Teaching

 

As a professor, I am committed to cultivating diversity in the classroom and embracing Montréal’s unique position as a linguistic crossroads. I am trained in Course Design and Blended Learning, and I work with the Québec Ministry of Education as part of the English Exit Exam working group.

Courses Taught

Champlain College-Saint Lambert

  • English 101: Introduction to College English

  • English 102: Tragedy, from Ancient to Modern

  • English 103: Crossing Borders

  • English BXE: Truth, Power, and Non-Fiction

Concordia University

  • English 386: Caribbean Literature

Dawson College New School Program

  • English 102: Writing while Black in the Americas

  • English 103: Crossing Borders

New York University

  • Comparative Literature: Unravelling Magical Realism

Graduate Student Workshops

  • Confronting the Academic Job Market (Concordia University, English Department)

  • The Ins and Outs of Writing an Academic Book Review (McGill University, Graphos Center)

  • Publishing Your First Article in the Social Sciences and the Humanities (McGill University, Graphos Center)

  • Writing a Strong Grant Application (McGill University, Graphos Center and English Department)

Sample Course Descriptions

ENGL 386: Caribbean Literature

Concordia University: English Department

This course examines literature from the Caribbean, with an emphasis on the Anglophone tradition, though it also includes material originally written in French, Spanish, and Haitian Creole. Our readings stretch from the nineteenth century to the twenty-first, and we cover topics including Middle Passage, the system of plantation slavery and Asian indenture, decolonization, dictatorship, and transnational migration. With work ranging from the Nobel-Prize winning poetry of St.
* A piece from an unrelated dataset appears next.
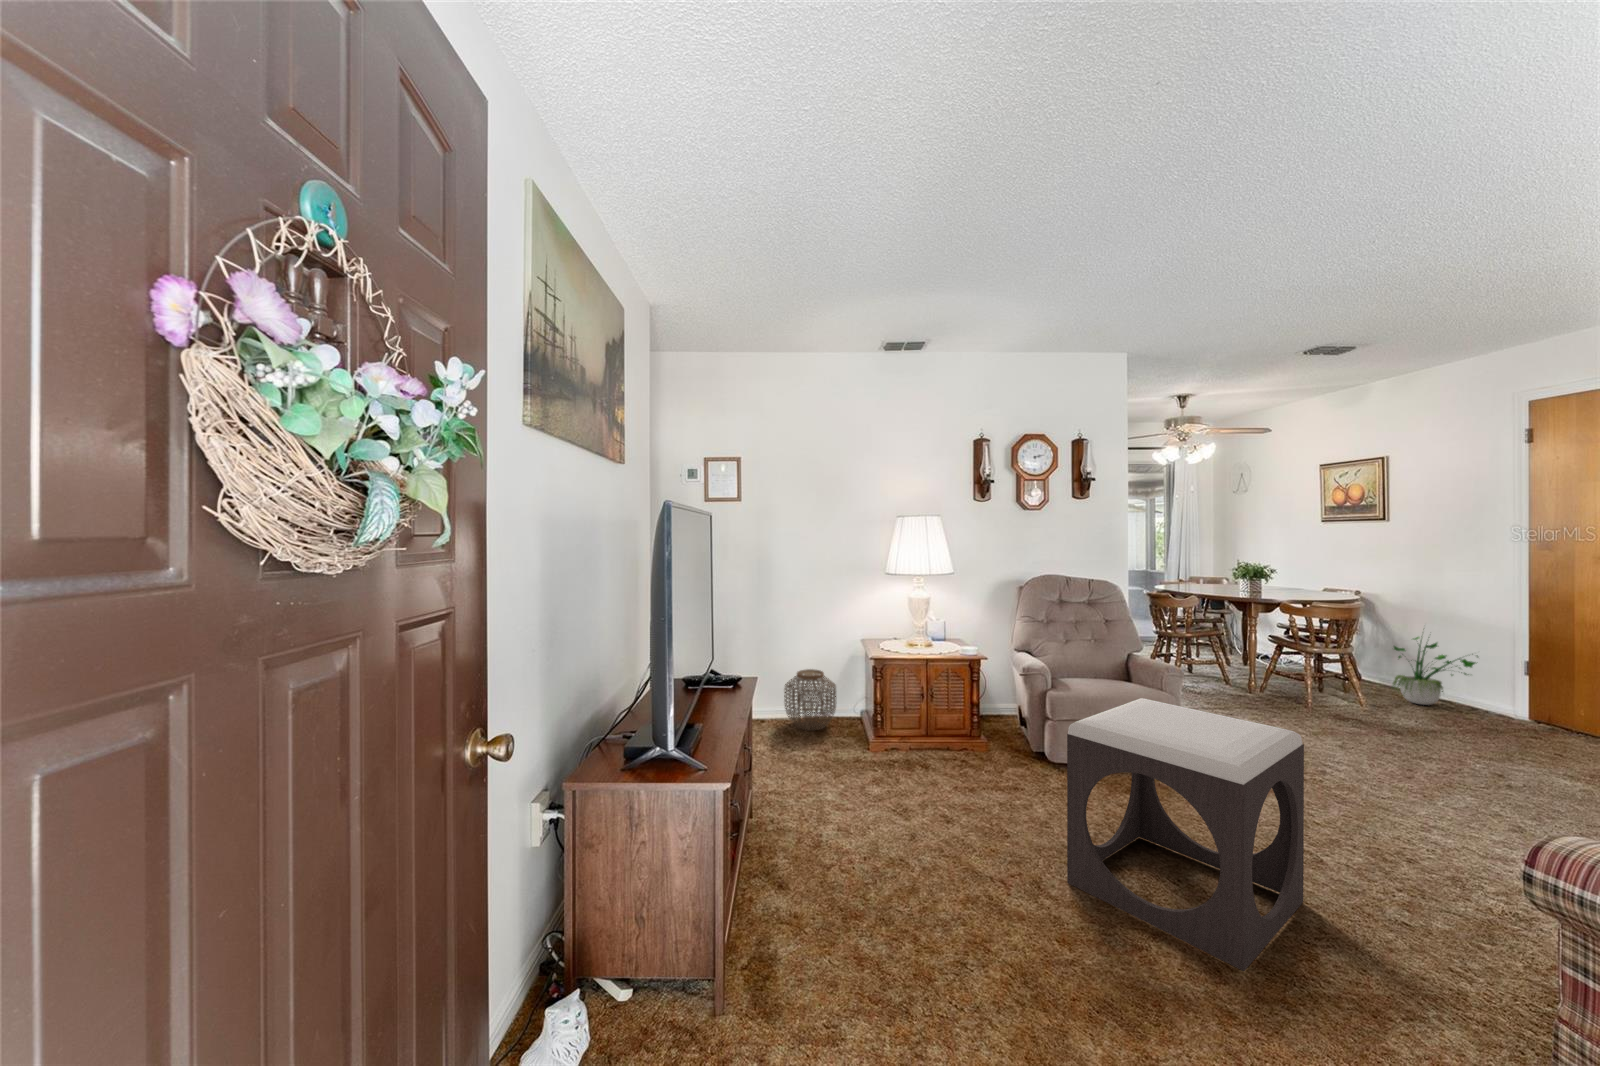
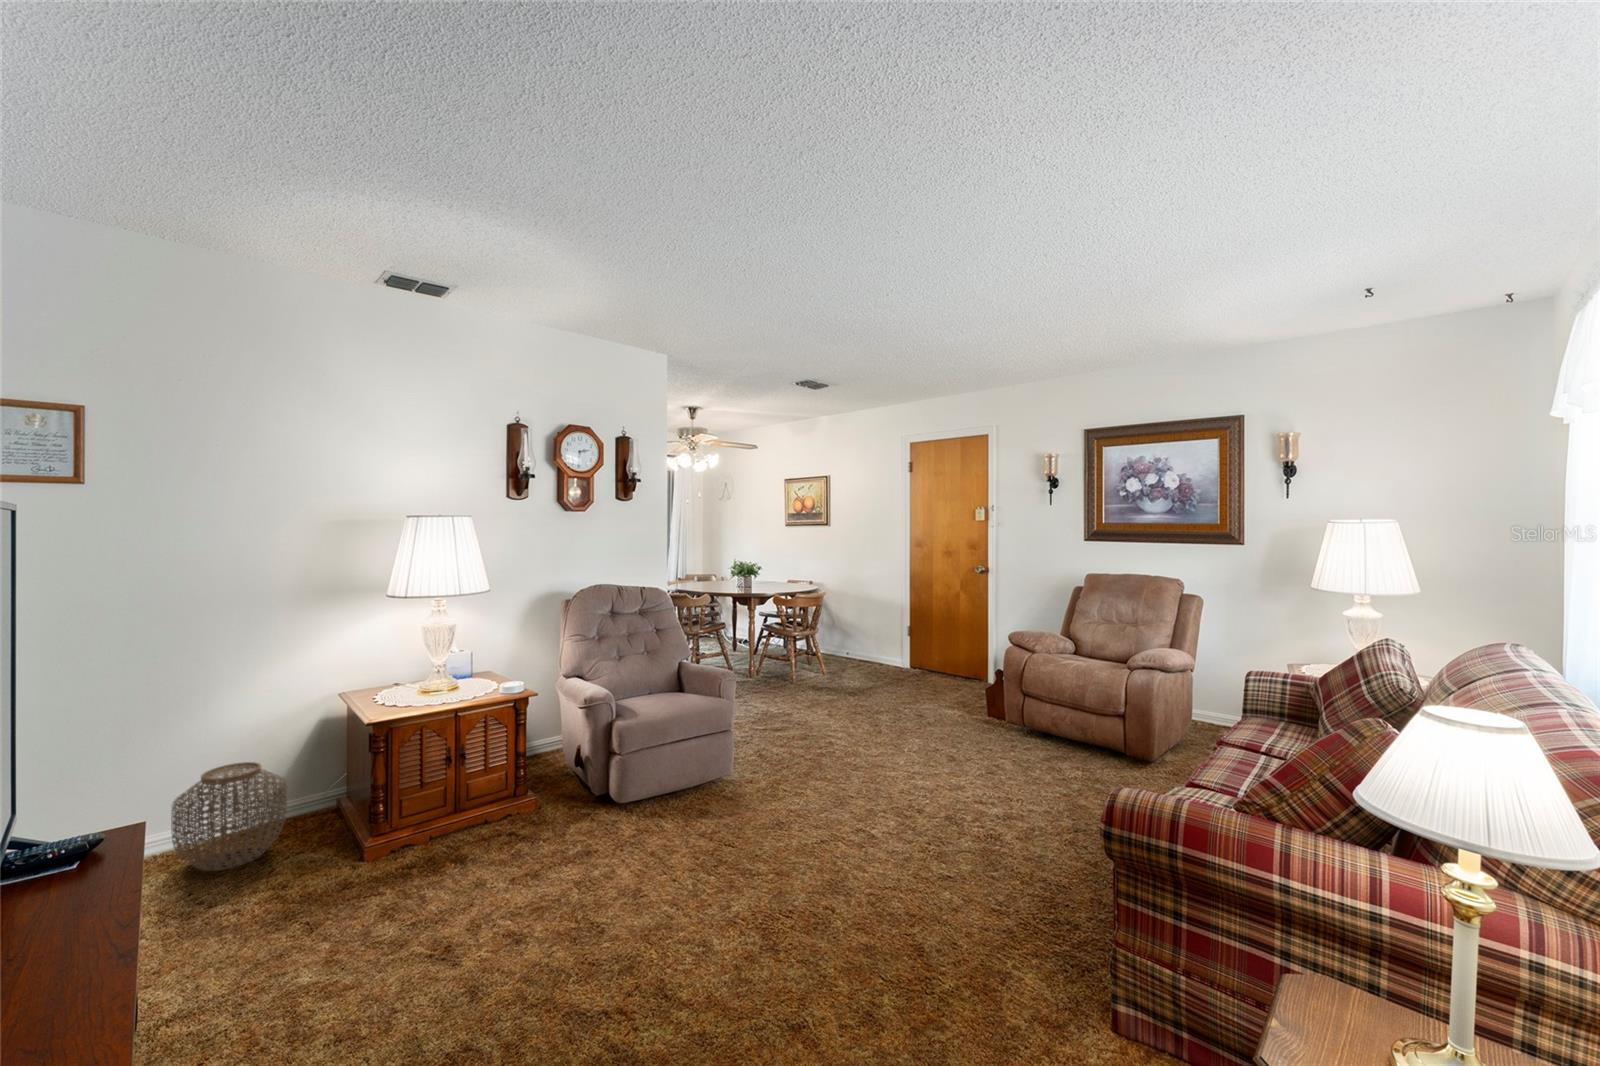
potted plant: present [1393,637,1478,705] -> none [838,605,889,670]
footstool: present [1067,698,1304,971] -> none [686,716,870,973]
Lucia’s Derek Walcott to Rita Indiana’s trans, time-travelling, Dominican dystopia Tentacle, this course introduces you both to the region’s classics and to what Caribbean literature may yet become.

ENGL 103: Crossing Borders

Champlain College-Saint Lambert: English Department

Why do we have borders, and what determines who is allowed to cross them? How do borders affect the lived experiences of human beings? This English course has three key components. First, we will examine texts and films about international travel, ranging from train trips across Russia to imaginary voyages through fantastical cities. Then, we will turn to critiques of travel writing and the damaging consequences that tourism can have. Finally, we will examine the stories of people who are forced to cross borders, or forbidden from doing so, reading materials and watching films about the experiences of refugees, undocumented immigrants, and labour migrants. Together, we will explore ideas about citizenship, belonging, and exclusion through creative assignments and analytic essays.